EL CONTINENTE AFRICANO


Mucho ha avanzado el hombre en el conocimiento de su mundo, y hasta de los vecinos, en la primera mitad del siglo xx. Empero, hay palabras que siempre evocarán el misterio y la aventura, que siempre ejercerán una magnética atracción sobre el ansia de andar nuevos caminos, tan propia de los jóvenes y de muchos hombres mayores, jóvenes espiritualmente. Una de esas palabras es África, el Continente Negro; África, la tierra del sol ardiente, la vegetación lujuriosa, los animales feroces y exóticos, los hombres negros, de ritos idólatras y ritmos agotadores. África, todo un mundo sorprendente, que a principios del siglo xx era aún casi desconocida, salvo el valle del Nilo y las costas. Es que la configuración del litoral africano parece querer impedir la entrada, en vez de abrirla a la penetración marítima: es duro, arisco, sin entrantes; las bahías y los golfos acogedores, o las desembocaduras de ríos navegables, son escasísimos en África. Las cifras comparativas nos ilustrarán mejor: Europa tiene apenas diez millones de kilómetros cuadrados de superficie, pero sus costas alcanzan los 100.000 kilómetros de longitud; África, en vez, con treinta millones de kilómetros cuadrados, sólo posee un perímetro costero de 25.000 kilómetros.

En nuestros días las expediciones al interior del continente africano se multiplicaron, y todos los recursos técnicos y artísticos de la cinematografía fueron puestos al servicio de la empresa de dar a conocer las veladas magnificencias del Congo, el bajo Sudán o los eriales de El-Ahaggar. El cinemascope nos ha permitido apreciar, casi como si estuviéramos pisando su ardiente suelo, el paisaje personalísimo de África. Más de una vez hemos visto reflejados en la pantalla la caza del elefante, el ataque de los leones al veloz antílope, el achaparrado arbolillo apeadero de buitres, tan específicamente africano; hemos visitado la aldea de los pigmeos y los poblados de los gigantescos zulúes, aquellos vigorosos y tremendos guerreros que un día soñaron con imponer su dominación sobre todo el continente, y fueron despertados por el tronar de los fusiles europeos.

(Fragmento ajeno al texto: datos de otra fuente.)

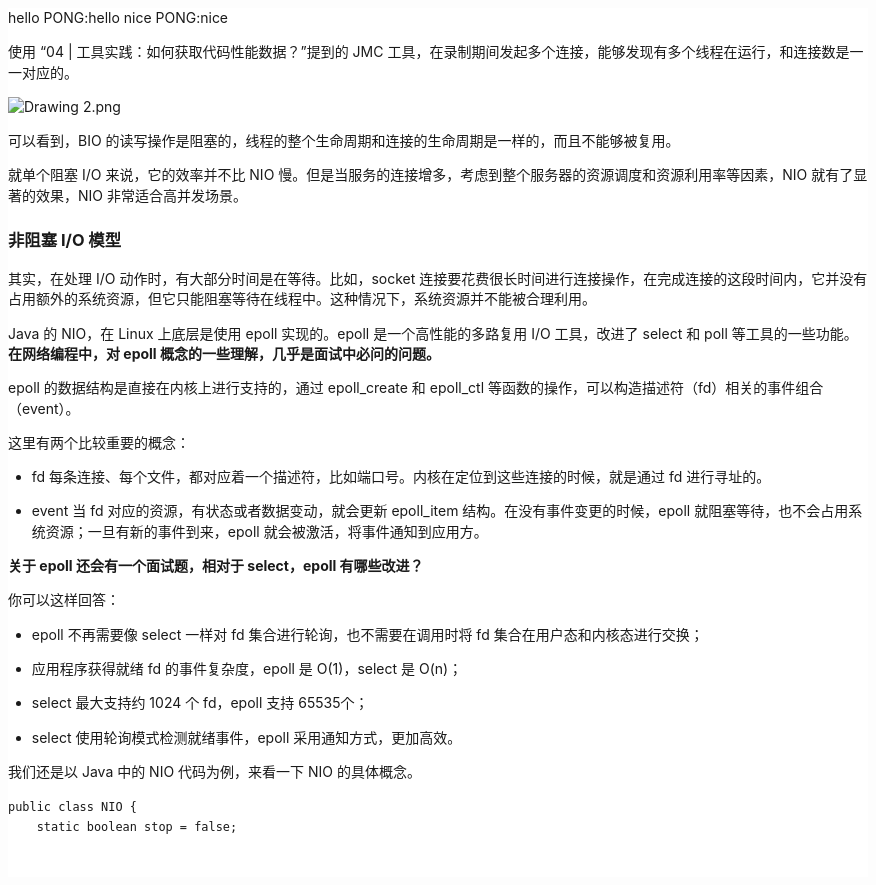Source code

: hello
PONG:hello
nice
PONG:nice
</code></pre>
<p data-nodeid="1355">使用 “04 | 工具实践：如何获取代码性能数据？”提到的 JMC 工具，在录制期间发起多个连接，能够发现有多个线程在运行，和连接数是一一对应的。</p>
<p data-nodeid="1356"><img src="https://s0.lgstatic.com/i/image/M00/48/9C/CgqCHl9MyoiAGgY5AAGbD3wkqUs988.png" alt="Drawing 2.png" data-nodeid="1498"></p>
<p data-nodeid="1357">可以看到，BIO 的读写操作是阻塞的，线程的整个生命周期和连接的生命周期是一样的，而且不能够被复用。</p>
<p data-nodeid="1358">就单个阻塞 I/O 来说，它的效率并不比 NIO 慢。但是当服务的连接增多，考虑到整个服务器的资源调度和资源利用率等因素，NIO 就有了显著的效果，NIO 非常适合高并发场景。</p>
<h3 data-nodeid="1359">非阻塞 I/O 模型</h3>
<p data-nodeid="1360">其实，在处理 I/O 动作时，有大部分时间是在等待。比如，socket 连接要花费很长时间进行连接操作，在完成连接的这段时间内，它并没有占用额外的系统资源，但它只能阻塞等待在线程中。这种情况下，系统资源并不能被合理利用。</p>
<p data-nodeid="1361">Java 的 NIO，在 Linux 上底层是使用 epoll 实现的。epoll 是一个高性能的多路复用 I/O 工具，改进了 select 和 poll 等工具的一些功能。<strong data-nodeid="1507">在网络编程中，对 epoll 概念的一些理解，几乎是面试中必问的问题。</strong></p>
<p data-nodeid="1362">epoll 的数据结构是直接在内核上进行支持的，通过 epoll_create 和 epoll_ctl 等函数的操作，可以构造描述符（fd）相关的事件组合（event）。</p>
<p data-nodeid="1363">这里有两个比较重要的概念：</p>
<ul data-nodeid="1364">
<li data-nodeid="1365">
<p data-nodeid="1366">fd 每条连接、每个文件，都对应着一个描述符，比如端口号。内核在定位到这些连接的时候，就是通过 fd 进行寻址的。</p>
</li>
<li data-nodeid="1367">
<p data-nodeid="1368">event 当 fd 对应的资源，有状态或者数据变动，就会更新 epoll_item 结构。在没有事件变更的时候，epoll 就阻塞等待，也不会占用系统资源；一旦有新的事件到来，epoll 就会被激活，将事件通知到应用方。</p>
</li>
</ul>
<p data-nodeid="1369"><strong data-nodeid="1521">关于 epoll 还会有一个面试题，相对于 select，epoll 有哪些改进？</strong></p>
<p data-nodeid="1370">你可以这样回答：</p>
<ul data-nodeid="1371">
<li data-nodeid="1372">
<p data-nodeid="1373">epoll 不再需要像 select 一样对 fd 集合进行轮询，也不需要在调用时将 fd 集合在用户态和内核态进行交换；</p>
</li>
<li data-nodeid="1374">
<p data-nodeid="1375">应用程序获得就绪 fd 的事件复杂度，epoll 是 O(1)，select 是 O(n)；</p>
</li>
<li data-nodeid="1376">
<p data-nodeid="1377">select 最大支持约 1024 个 fd，epoll 支持 65535个；</p>
</li>
<li data-nodeid="1378">
<p data-nodeid="1379">select 使用轮询模式检测就绪事件，epoll 采用通知方式，更加高效。</p>
</li>
</ul>
<p data-nodeid="1380">我们还是以 Java 中的 NIO 代码为例，来看一下 NIO 的具体概念。</p>
<pre class="lang-java" data-nodeid="1381"><code data-language="java"><span class="hljs-keyword">public</span> <span class="hljs-class"><span class="hljs-keyword">class</span> <span class="hljs-title">NIO</span> </span>{
 &nbsp; &nbsp;<span class="hljs-keyword">static</span> <span class="hljs-keyword">boolean</span> stop = <span class="hljs-keyword">false</span>;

Pero el cine no nos puede dar sino la imagen fría, por más perfección que se alcance en la película. Hacen falta, para vivir la experiencia africana, el calor, el sol, la música enervante que vibra en el ambiente; percibir los aromas y los tufos propios de su vegetación, de sus hombres y de sus bestias. Sentir el influjo telúrico que ha instado a regresar a muchos europeos, como Livingstone y el filántropo Alberto Schweitzer, subyugados, catequizados, por la tierra virgen y los hombres ingenuos.

Por su extensión, el continente africano es el tercero en importancia, inmediatamente después de Asia y América. En cuanto a su forma, ha sido comparado a un cráneo con la faz vuelta hacia Oriente, o a la cabeza de un rinoceronte; la distancia entre los dos puntos extremos del eje norte-sur es dos veces mayor que la del eje este-oeste. Con cierta superficialidad, algunos han dicho que África es la mayor isla del orbe desde que en 1869 se excavó el canal de Suez; ello es inexacto, por cuanto el corte del istmo, teniendo en cuenta su profundidad en relación a la altura de la plataforma continental africana, es similar al que produciría apenas el raspón de un alfiler en la corteza de una naranja. En verdad, geológicamente, Asia y África se hallan soldadas por el istmo de Suez, y como a ¿u vez Europa y Asia forman una sola enorme masa, si nos atuviéramos a la realidad física más estricta, deberíamos considerarlas un solo continente, el eurasiafricano, tal como algunos geógrafos proponen.